In a remote patch of Uttarakhand, poaching is so rampant that leopard skins and rare animal parts are sold from tea stalls.

Along with a team of wildlife activists, Sunday Times helps track and pin down a notorious poacher. Here’s how it happened…

At a tea stall on a hilly road in Uttarakhand, a little query like “What else do you have apart from tea?” gets a shocking answer. “Leopard skins,” says the stall owner, without batting an eyelid. The man has obviously mistaken us – this reporter and Sharma, an enforcement agent with the Wildlife Trust of India (WTI), an NGO in Delhi that works with the authorities to nab poachers and illegal traders – for people who buy skins and other body parts of wild animals.

In this area of wooded hills, slippery dirt tracks and villages hidden behind thick green cover, getting a lead on poachers is not easy. Here a cluster of villages – Hanol, Chadra, Tiuni, Parola – have become the epicenter of poaching, especially of leopards, musk deers and bears. Located on the border of Uttarakhand’s Govind Wildlife Sanctuary – a valley through which the Tons River flows, the villages are also close to the state’s boundary with Himachal Pradesh. Their location gives a perfect cover to the poachers who kill at will and vanish.
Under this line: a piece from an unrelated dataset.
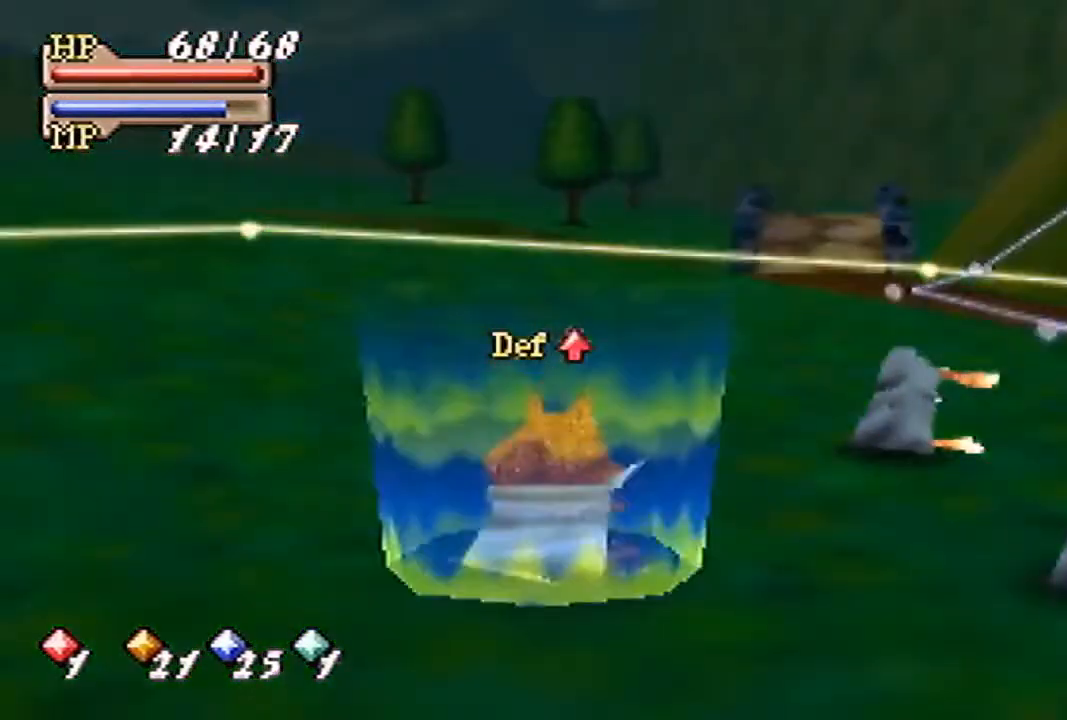
{"buttons": ["B"], "left_stick": "up", "events": []}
These criminals have their eyes everywhere. Laying a trap for them by trying to strike a ‘deal’ for animal skin can lead to one getting hunted himself. During two such ‘deals’ in 2011, Sharma had almost got lynched when the poachers realized that it was a trap. For an enforcement agent, entering a village alone is dangerous . “Almost every house here has at least one leopard skin. But going into the villages is risky because the villagers can spot the headlights of an approaching car from a distance and alert the poachers ,” says Sharma.

But the villagers too are victims of their conditions. Dependent on farming and animal husbandry, they have been trapped in poverty for as long as they can remember. In this area, where the poachers call the shots, the villagers or the actual hunters hardly make any money. The real killing is made by the middle-men and traders who deal with their rich buyers at home and abroad.

Chasing a lead, we meet Sharma’s informers who update us on two ‘deals’ they have struck. One involves two villagers who have killed a leopard and want to trade the skin; the other deal involves Shyam Prasad, a notorious poacher who has already been arrested twice.